(Collected data)
- Opening Delimiter -
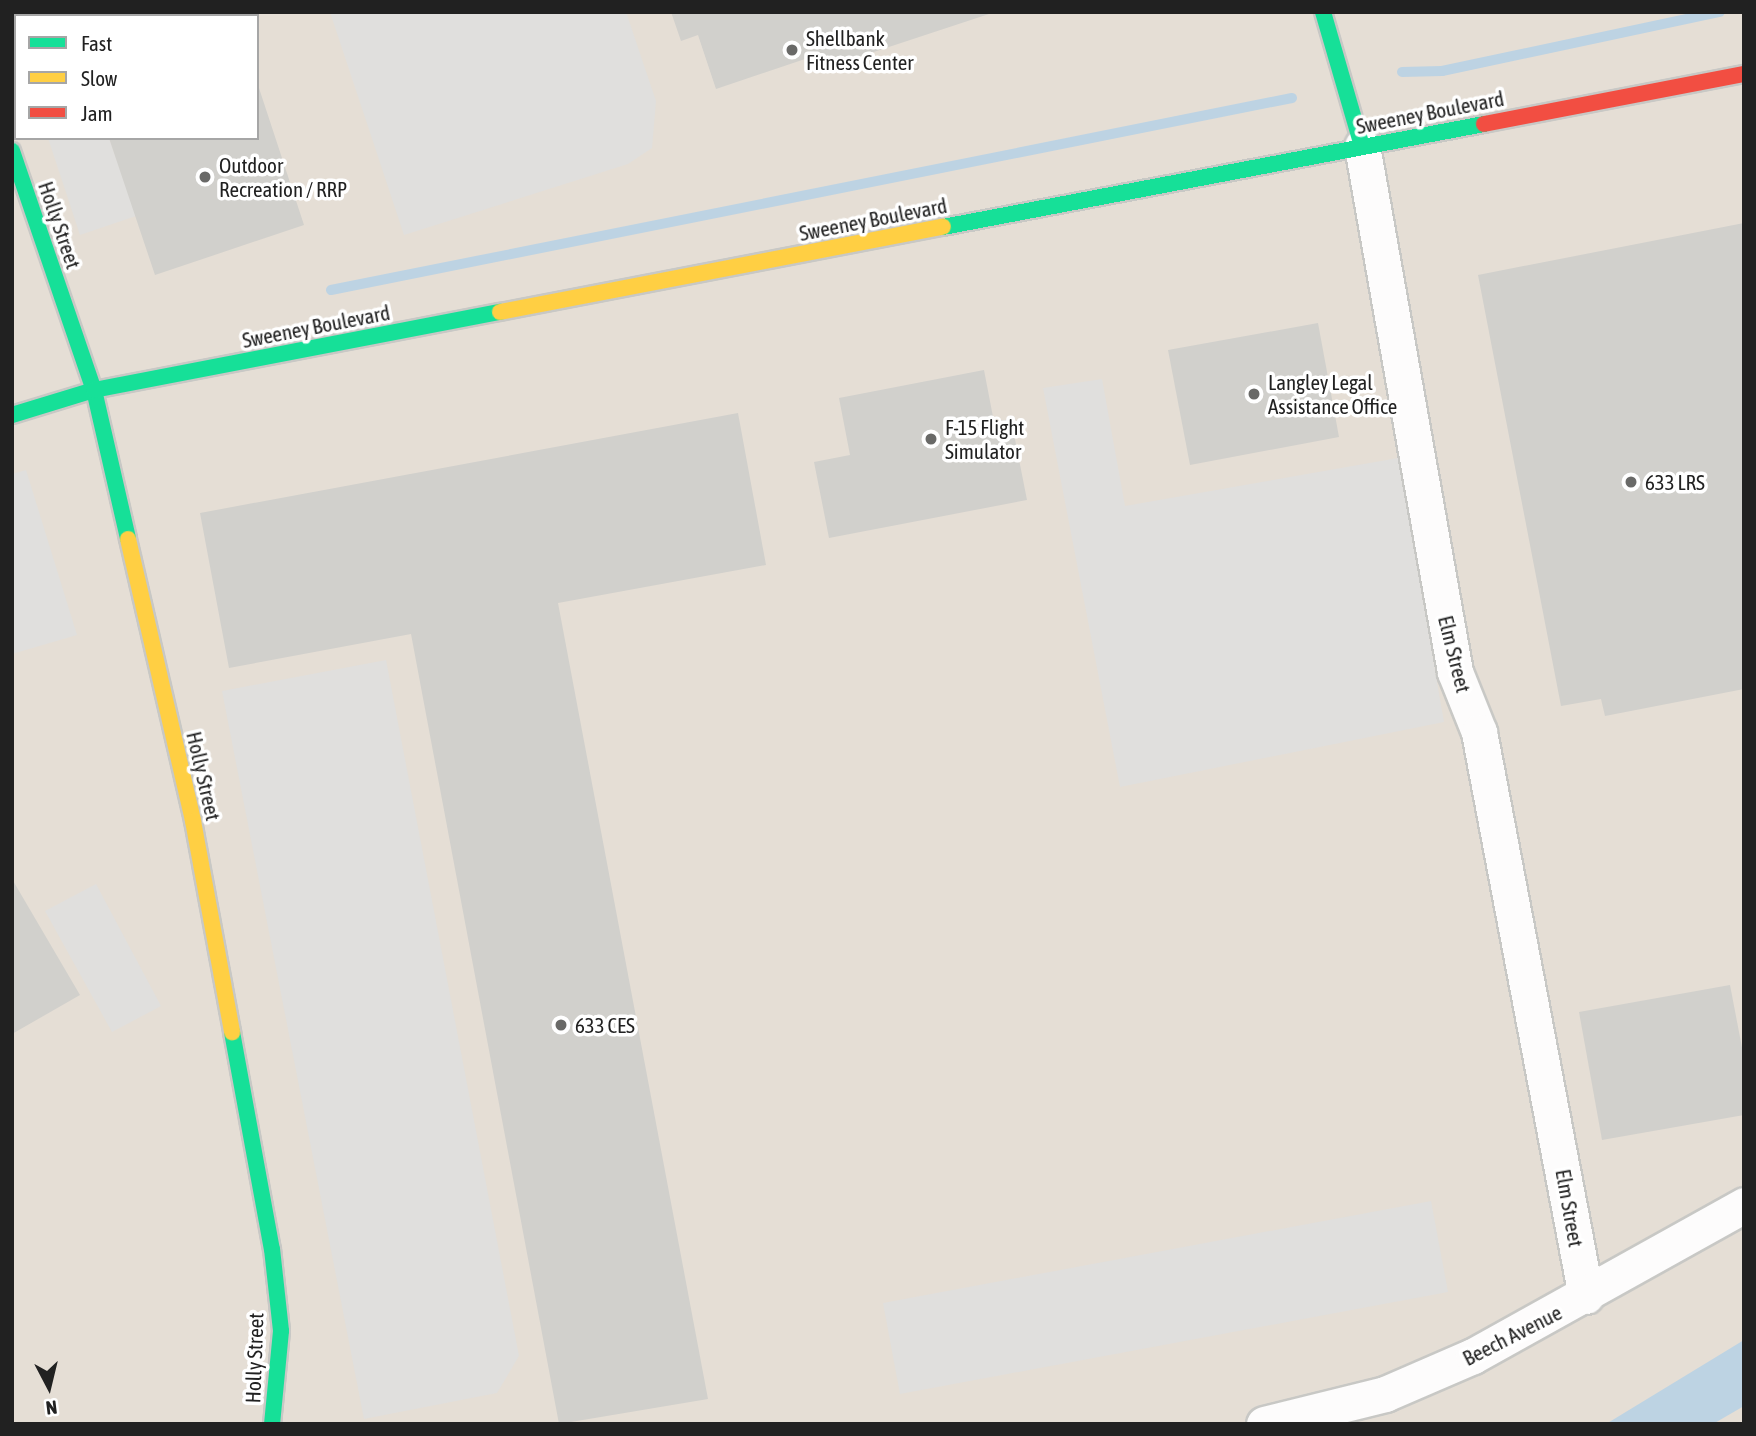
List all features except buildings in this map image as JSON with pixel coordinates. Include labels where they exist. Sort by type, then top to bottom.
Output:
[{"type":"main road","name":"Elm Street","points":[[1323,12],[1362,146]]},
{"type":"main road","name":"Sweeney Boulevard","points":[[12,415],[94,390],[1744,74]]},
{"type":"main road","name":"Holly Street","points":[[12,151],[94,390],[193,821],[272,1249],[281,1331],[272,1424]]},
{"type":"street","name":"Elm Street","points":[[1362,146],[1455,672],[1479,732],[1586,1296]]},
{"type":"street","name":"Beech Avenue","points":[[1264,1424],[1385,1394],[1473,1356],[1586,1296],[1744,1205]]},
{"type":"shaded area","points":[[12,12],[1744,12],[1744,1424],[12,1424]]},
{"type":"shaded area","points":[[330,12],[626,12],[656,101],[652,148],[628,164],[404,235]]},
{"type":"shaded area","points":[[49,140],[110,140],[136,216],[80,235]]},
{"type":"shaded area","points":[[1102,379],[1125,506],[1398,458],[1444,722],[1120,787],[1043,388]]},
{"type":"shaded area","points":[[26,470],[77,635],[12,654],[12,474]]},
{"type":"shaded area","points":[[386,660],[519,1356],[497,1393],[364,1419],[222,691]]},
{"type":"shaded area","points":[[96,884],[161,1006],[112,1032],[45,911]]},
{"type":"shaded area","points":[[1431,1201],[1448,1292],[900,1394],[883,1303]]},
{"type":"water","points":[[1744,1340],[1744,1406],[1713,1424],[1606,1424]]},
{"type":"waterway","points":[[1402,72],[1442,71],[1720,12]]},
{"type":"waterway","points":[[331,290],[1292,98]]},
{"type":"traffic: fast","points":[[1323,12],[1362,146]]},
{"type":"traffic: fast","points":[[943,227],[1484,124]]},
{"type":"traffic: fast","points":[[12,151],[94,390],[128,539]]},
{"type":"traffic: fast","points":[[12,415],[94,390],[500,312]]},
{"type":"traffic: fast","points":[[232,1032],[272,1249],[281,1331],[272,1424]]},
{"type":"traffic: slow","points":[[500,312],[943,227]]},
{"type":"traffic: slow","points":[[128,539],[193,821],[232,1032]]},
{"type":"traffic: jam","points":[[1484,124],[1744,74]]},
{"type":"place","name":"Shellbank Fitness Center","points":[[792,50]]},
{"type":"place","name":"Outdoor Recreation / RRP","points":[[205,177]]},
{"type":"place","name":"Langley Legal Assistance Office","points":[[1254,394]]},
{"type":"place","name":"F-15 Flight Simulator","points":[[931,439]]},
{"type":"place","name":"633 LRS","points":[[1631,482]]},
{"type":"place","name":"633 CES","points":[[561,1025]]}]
- Closing Delimiter -
- Opening Delimiter -
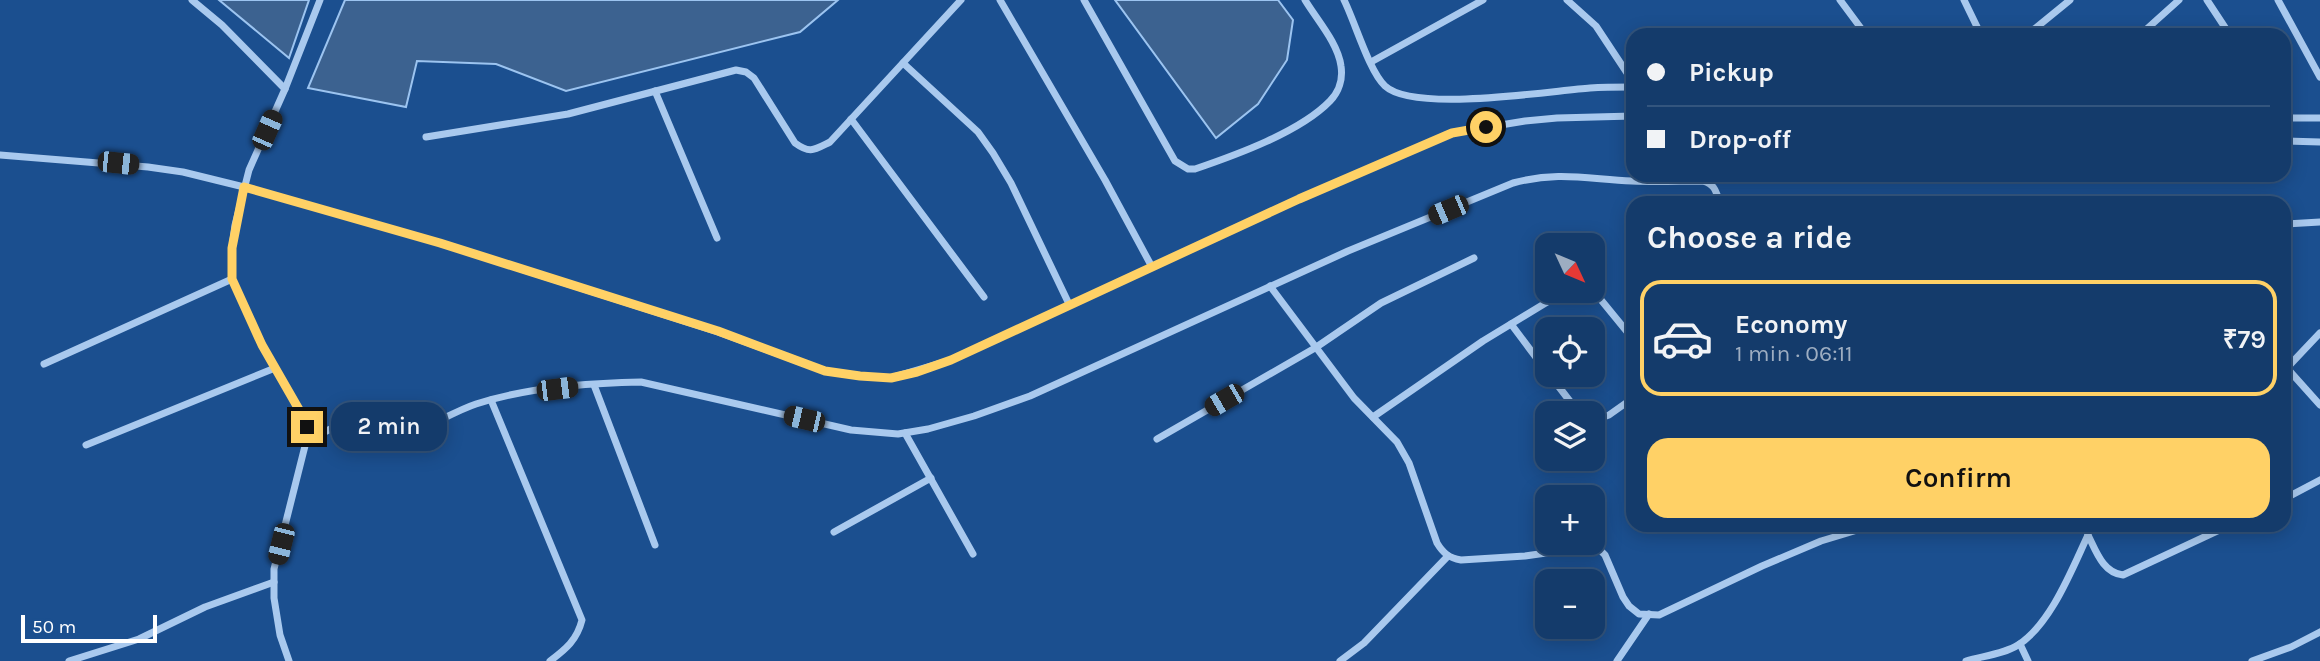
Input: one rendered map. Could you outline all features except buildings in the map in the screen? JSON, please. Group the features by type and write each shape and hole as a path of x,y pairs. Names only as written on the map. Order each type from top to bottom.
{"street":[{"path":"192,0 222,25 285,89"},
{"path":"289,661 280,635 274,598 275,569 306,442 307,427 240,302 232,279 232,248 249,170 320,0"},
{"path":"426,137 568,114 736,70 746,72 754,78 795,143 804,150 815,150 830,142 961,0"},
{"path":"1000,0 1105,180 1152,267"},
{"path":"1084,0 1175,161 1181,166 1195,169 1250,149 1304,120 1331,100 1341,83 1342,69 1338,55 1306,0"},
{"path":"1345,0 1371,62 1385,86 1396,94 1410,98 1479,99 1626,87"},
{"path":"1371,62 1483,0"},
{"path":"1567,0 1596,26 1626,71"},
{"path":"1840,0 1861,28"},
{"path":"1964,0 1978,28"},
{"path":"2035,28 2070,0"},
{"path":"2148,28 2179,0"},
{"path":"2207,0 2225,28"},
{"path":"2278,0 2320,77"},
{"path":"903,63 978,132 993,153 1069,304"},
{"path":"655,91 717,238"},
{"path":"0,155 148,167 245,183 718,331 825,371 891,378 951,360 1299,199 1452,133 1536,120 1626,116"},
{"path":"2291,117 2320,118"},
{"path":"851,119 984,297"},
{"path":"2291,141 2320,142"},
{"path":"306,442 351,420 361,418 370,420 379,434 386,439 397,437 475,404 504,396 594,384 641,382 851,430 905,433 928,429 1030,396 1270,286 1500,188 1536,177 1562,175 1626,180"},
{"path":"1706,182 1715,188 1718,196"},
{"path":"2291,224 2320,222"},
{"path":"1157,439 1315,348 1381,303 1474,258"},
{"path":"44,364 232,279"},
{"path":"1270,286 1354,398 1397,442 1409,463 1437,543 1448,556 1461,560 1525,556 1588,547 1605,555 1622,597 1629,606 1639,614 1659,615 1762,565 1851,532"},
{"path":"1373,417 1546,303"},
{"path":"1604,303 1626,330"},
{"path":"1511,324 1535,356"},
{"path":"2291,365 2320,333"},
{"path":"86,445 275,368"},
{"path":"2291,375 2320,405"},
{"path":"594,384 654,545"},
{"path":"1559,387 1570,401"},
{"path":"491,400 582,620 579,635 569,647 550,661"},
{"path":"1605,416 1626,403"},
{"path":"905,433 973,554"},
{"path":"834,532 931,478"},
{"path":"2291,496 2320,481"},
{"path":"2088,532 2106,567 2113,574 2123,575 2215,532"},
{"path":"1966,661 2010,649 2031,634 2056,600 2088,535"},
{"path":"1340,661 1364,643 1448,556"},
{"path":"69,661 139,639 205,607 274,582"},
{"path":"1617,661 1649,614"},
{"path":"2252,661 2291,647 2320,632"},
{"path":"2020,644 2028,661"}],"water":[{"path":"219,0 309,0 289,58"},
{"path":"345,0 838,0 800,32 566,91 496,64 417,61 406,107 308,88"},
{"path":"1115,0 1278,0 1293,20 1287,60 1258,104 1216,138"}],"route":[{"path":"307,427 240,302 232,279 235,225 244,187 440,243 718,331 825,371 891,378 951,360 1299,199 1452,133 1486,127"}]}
- Closing Delimiter -
PROBLEM DETAILS: From the records above, copy each line in which the string "features" occurs.

OUTPUT BELOW:
List all features except buildings in this map image as JSON with pixel coordinates. Include labels where they exist. Sort by type, then top to bottom.
Input: one rendered map. Could you outline all features except buildings in the map in the screen? JSON, please. Group the features by type and write each shape and hole as a path of x,y pairs. Names only as written on the map. Order each type from top to bottom.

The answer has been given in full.